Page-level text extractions
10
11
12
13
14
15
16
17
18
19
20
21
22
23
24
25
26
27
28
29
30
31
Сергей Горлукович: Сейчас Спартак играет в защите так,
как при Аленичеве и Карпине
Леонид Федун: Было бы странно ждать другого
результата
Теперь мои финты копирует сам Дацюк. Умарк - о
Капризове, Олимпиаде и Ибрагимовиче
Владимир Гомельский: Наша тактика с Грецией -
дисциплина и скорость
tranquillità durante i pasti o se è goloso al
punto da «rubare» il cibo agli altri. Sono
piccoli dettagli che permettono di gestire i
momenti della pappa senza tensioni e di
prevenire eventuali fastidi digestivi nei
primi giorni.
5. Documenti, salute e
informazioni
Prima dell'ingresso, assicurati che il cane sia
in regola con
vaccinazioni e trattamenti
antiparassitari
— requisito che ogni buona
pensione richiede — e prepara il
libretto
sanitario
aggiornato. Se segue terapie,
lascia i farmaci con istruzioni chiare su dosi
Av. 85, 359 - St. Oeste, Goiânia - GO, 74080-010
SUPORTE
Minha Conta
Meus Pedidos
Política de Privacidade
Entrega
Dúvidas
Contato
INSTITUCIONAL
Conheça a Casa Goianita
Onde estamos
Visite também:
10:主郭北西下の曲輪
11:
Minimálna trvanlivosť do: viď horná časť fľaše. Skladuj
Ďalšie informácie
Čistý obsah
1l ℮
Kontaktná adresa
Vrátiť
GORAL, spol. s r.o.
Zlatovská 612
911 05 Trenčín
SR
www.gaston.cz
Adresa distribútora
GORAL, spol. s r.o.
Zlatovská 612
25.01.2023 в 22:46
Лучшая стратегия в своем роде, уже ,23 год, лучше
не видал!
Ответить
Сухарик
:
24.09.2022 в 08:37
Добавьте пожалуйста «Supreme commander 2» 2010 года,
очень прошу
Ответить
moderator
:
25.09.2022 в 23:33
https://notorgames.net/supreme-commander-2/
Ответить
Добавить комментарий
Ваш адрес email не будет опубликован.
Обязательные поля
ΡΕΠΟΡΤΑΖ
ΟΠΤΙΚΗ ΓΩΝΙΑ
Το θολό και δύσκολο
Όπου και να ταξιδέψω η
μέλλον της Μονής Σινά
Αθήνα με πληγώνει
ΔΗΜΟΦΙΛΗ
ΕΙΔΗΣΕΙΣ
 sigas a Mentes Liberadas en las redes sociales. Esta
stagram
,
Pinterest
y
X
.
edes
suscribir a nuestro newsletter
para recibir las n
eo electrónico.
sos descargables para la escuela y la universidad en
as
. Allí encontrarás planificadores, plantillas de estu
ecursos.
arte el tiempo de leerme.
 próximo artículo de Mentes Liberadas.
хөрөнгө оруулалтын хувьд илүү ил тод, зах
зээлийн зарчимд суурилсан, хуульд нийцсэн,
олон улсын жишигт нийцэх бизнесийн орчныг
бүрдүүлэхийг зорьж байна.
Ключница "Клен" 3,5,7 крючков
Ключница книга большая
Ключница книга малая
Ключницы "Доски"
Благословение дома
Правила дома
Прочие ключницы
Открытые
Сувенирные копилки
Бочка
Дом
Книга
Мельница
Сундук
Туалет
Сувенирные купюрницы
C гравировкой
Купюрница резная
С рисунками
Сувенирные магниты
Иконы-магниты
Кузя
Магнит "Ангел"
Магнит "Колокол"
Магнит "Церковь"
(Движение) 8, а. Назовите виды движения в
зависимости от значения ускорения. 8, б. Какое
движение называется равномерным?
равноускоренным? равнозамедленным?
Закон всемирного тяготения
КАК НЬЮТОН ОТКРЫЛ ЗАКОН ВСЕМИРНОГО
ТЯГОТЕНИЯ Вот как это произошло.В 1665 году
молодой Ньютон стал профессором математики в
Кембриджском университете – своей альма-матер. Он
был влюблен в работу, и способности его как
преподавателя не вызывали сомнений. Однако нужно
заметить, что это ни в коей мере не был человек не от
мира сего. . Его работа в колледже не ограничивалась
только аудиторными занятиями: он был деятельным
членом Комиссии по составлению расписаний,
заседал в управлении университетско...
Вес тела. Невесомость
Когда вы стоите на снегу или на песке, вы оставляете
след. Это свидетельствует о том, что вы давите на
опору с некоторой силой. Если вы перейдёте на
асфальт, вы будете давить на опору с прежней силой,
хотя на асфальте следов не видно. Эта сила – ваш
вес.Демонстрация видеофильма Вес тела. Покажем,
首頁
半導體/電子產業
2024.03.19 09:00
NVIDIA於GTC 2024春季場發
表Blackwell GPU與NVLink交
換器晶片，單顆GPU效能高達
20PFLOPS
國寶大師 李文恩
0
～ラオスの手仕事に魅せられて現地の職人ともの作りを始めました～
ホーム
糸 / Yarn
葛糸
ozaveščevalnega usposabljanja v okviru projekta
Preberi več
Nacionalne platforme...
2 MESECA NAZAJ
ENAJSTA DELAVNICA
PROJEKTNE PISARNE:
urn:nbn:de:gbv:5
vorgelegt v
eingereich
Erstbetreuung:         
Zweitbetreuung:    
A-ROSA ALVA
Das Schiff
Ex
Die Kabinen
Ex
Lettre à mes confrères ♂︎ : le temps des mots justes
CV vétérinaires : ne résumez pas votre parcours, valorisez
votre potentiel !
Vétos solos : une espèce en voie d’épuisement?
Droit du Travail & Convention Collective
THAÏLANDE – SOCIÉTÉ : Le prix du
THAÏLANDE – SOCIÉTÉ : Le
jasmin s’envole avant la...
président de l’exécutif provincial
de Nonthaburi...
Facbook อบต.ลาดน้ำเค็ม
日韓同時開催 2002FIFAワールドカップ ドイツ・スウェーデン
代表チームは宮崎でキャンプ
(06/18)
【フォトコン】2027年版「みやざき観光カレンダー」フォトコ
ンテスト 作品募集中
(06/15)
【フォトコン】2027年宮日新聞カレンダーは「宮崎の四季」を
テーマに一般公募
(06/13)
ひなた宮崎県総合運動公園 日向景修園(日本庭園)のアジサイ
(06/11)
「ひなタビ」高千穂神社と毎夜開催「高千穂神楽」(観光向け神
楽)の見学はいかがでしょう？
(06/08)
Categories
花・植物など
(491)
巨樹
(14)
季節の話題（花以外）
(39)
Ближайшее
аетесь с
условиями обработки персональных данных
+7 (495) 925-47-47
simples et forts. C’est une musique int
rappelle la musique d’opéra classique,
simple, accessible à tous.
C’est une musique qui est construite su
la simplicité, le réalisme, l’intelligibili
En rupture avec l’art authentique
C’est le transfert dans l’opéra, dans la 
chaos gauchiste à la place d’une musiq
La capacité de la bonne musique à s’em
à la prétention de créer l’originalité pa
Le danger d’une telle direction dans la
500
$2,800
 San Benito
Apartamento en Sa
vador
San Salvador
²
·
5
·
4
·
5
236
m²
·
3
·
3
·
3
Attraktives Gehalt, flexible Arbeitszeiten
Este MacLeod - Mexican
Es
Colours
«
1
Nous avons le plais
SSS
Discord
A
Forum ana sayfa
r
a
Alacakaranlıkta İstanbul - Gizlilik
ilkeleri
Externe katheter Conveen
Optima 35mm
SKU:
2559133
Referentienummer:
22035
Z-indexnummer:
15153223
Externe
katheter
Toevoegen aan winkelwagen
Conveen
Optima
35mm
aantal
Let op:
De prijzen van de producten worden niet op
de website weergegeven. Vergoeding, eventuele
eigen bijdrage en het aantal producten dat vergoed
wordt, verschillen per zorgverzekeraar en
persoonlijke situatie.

*AIM OF THE EXERCISE*:
Across all the records, change each "Ответить" to "Reply" and leave every other word as it is.

*TASK ANSWER*:
10
11
12
13
14
15
16
17
18
19
20
21
22
23
24
25
26
27
28
29
30
31
Сергей Горлукович: Сейчас Спартак играет в защите так,
как при Аленичеве и Карпине
Леонид Федун: Было бы странно ждать другого
результата
Теперь мои финты копирует сам Дацюк. Умарк - о
Капризове, Олимпиаде и Ибрагимовиче
Владимир Гомельский: Наша тактика с Грецией -
дисциплина и скорость
tranquillità durante i pasti o se è goloso al
punto da «rubare» il cibo agli altri. Sono
piccoli dettagli che permettono di gestire i
momenti della pappa senza tensioni e di
prevenire eventuali fastidi digestivi nei
primi giorni.
5. Documenti, salute e
informazioni
Prima dell'ingresso, assicurati che il cane sia
in regola con
vaccinazioni e trattamenti
antiparassitari
— requisito che ogni buona
pensione richiede — e prepara il
libretto
sanitario
aggiornato. Se segue terapie,
lascia i farmaci con istruzioni chiare su dosi
Av. 85, 359 - St. Oeste, Goiânia - GO, 74080-010
SUPORTE
Minha Conta
Meus Pedidos
Política de Privacidade
Entrega
Dúvidas
Contato
INSTITUCIONAL
Conheça a Casa Goianita
Onde estamos
Visite também:
10:主郭北西下の曲輪
11:
Minimálna trvanlivosť do: viď horná časť fľaše. Skladuj
Ďalšie informácie
Čistý obsah
1l ℮
Kontaktná adresa
Vrátiť
GORAL, spol. s r.o.
Zlatovská 612
911 05 Trenčín
SR
www.gaston.cz
Adresa distribútora
GORAL, spol. s r.o.
Zlatovská 612
25.01.2023 в 22:46
Лучшая стратегия в своем роде, уже ,23 год, лучше
не видал!
Reply
Сухарик
:
24.09.2022 в 08:37
Добавьте пожалуйста «Supreme commander 2» 2010 года,
очень прошу
Reply
moderator
:
25.09.2022 в 23:33
https://notorgames.net/supreme-commander-2/
Reply
Добавить комментарий
Ваш адрес email не будет опубликован.
Обязательные поля
ΡΕΠΟΡΤΑΖ
ΟΠΤΙΚΗ ΓΩΝΙΑ
Το θολό και δύσκολο
Όπου και να ταξιδέψω η
μέλλον της Μονής Σινά
Αθήνα με πληγώνει
ΔΗΜΟΦΙΛΗ
ΕΙΔΗΣΕΙΣ
 sigas a Mentes Liberadas en las redes sociales. Esta
stagram
,
Pinterest
y
X
.
edes
suscribir a nuestro newsletter
para recibir las n
eo electrónico.
sos descargables para la escuela y la universidad en
as
. Allí encontrarás planificadores, plantillas de estu
ecursos.
arte el tiempo de leerme.
 próximo artículo de Mentes Liberadas.
хөрөнгө оруулалтын хувьд илүү ил тод, зах
зээлийн зарчимд суурилсан, хуульд нийцсэн,
олон улсын жишигт нийцэх бизнесийн орчныг
бүрдүүлэхийг зорьж байна.
Ключница "Клен" 3,5,7 крючков
Ключница книга большая
Ключница книга малая
Ключницы "Доски"
Благословение дома
Правила дома
Прочие ключницы
Открытые
Сувенирные копилки
Бочка
Дом
Книга
Мельница
Сундук
Туалет
Сувенирные купюрницы
C гравировкой
Купюрница резная
С рисунками
Сувенирные магниты
Иконы-магниты
Кузя
Магнит "Ангел"
Магнит "Колокол"
Магнит "Церковь"
(Движение) 8, а. Назовите виды движения в
зависимости от значения ускорения. 8, б. Какое
движение называется равномерным?
равноускоренным? равнозамедленным?
Закон всемирного тяготения
КАК НЬЮТОН ОТКРЫЛ ЗАКОН ВСЕМИРНОГО
ТЯГОТЕНИЯ Вот как это произошло.В 1665 году
молодой Ньютон стал профессором математики в
Кембриджском университете – своей альма-матер. Он
был влюблен в работу, и способности его как
преподавателя не вызывали сомнений. Однако нужно
заметить, что это ни в коей мере не был человек не от
мира сего. . Его работа в колледже не ограничивалась
только аудиторными занятиями: он был деятельным
членом Комиссии по составлению расписаний,
заседал в управлении университетско...
Вес тела. Невесомость
Когда вы стоите на снегу или на песке, вы оставляете
след. Это свидетельствует о том, что вы давите на
опору с некоторой силой. Если вы перейдёте на
асфальт, вы будете давить на опору с прежней силой,
хотя на асфальте следов не видно. Эта сила – ваш
вес.Демонстрация видеофильма Вес тела. Покажем,
首頁
半導體/電子產業
2024.03.19 09:00
NVIDIA於GTC 2024春季場發
表Blackwell GPU與NVLink交
換器晶片，單顆GPU效能高達
20PFLOPS
國寶大師 李文恩
0
～ラオスの手仕事に魅せられて現地の職人ともの作りを始めました～
ホーム
糸 / Yarn
葛糸
ozaveščevalnega usposabljanja v okviru projekta
Preberi več
Nacionalne platforme...
2 MESECA NAZAJ
ENAJSTA DELAVNICA
PROJEKTNE PISARNE:
urn:nbn:de:gbv:5
vorgelegt v
eingereich
Erstbetreuung:         
Zweitbetreuung:    
A-ROSA ALVA
Das Schiff
Ex
Die Kabinen
Ex
Lettre à mes confrères ♂︎ : le temps des mots justes
CV vétérinaires : ne résumez pas votre parcours, valorisez
votre potentiel !
Vétos solos : une espèce en voie d’épuisement?
Droit du Travail & Convention Collective
THAÏLANDE – SOCIÉTÉ : Le prix du
THAÏLANDE – SOCIÉTÉ : Le
jasmin s’envole avant la...
président de l’exécutif provincial
de Nonthaburi...
Facbook อบต.ลาดน้ำเค็ม
日韓同時開催 2002FIFAワールドカップ ドイツ・スウェーデン
代表チームは宮崎でキャンプ
(06/18)
【フォトコン】2027年版「みやざき観光カレンダー」フォトコ
ンテスト 作品募集中
(06/15)
【フォトコン】2027年宮日新聞カレンダーは「宮崎の四季」を
テーマに一般公募
(06/13)
ひなた宮崎県総合運動公園 日向景修園(日本庭園)のアジサイ
(06/11)
「ひなタビ」高千穂神社と毎夜開催「高千穂神楽」(観光向け神
楽)の見学はいかがでしょう？
(06/08)
Categories
花・植物など
(491)
巨樹
(14)
季節の話題（花以外）
(39)
Ближайшее
аетесь с
условиями обработки персональных данных
+7 (495) 925-47-47
simples et forts. C’est une musique int
rappelle la musique d’opéra classique,
simple, accessible à tous.
C’est une musique qui est construite su
la simplicité, le réalisme, l’intelligibili
En rupture avec l’art authentique
C’est le transfert dans l’opéra, dans la 
chaos gauchiste à la place d’une musiq
La capacité de la bonne musique à s’em
à la prétention de créer l’originalité pa
Le danger d’une telle direction dans la
500
$2,800
 San Benito
Apartamento en Sa
vador
San Salvador
²
·
5
·
4
·
5
236
m²
·
3
·
3
·
3
Attraktives Gehalt, flexible Arbeitszeiten
Este MacLeod - Mexican
Es
Colours
«
1
Nous avons le plais
SSS
Discord
A
Forum ana sayfa
r
a
Alacakaranlıkta İstanbul - Gizlilik
ilkeleri
Externe katheter Conveen
Optima 35mm
SKU:
2559133
Referentienummer:
22035
Z-indexnummer:
15153223
Externe
katheter
Toevoegen aan winkelwagen
Conveen
Optima
35mm
aantal
Let op:
De prijzen van de producten worden niet op
de website weergegeven. Vergoeding, eventuele
eigen bijdrage en het aantal producten dat vergoed
wordt, verschillen per zorgverzekeraar en
persoonlijke situatie.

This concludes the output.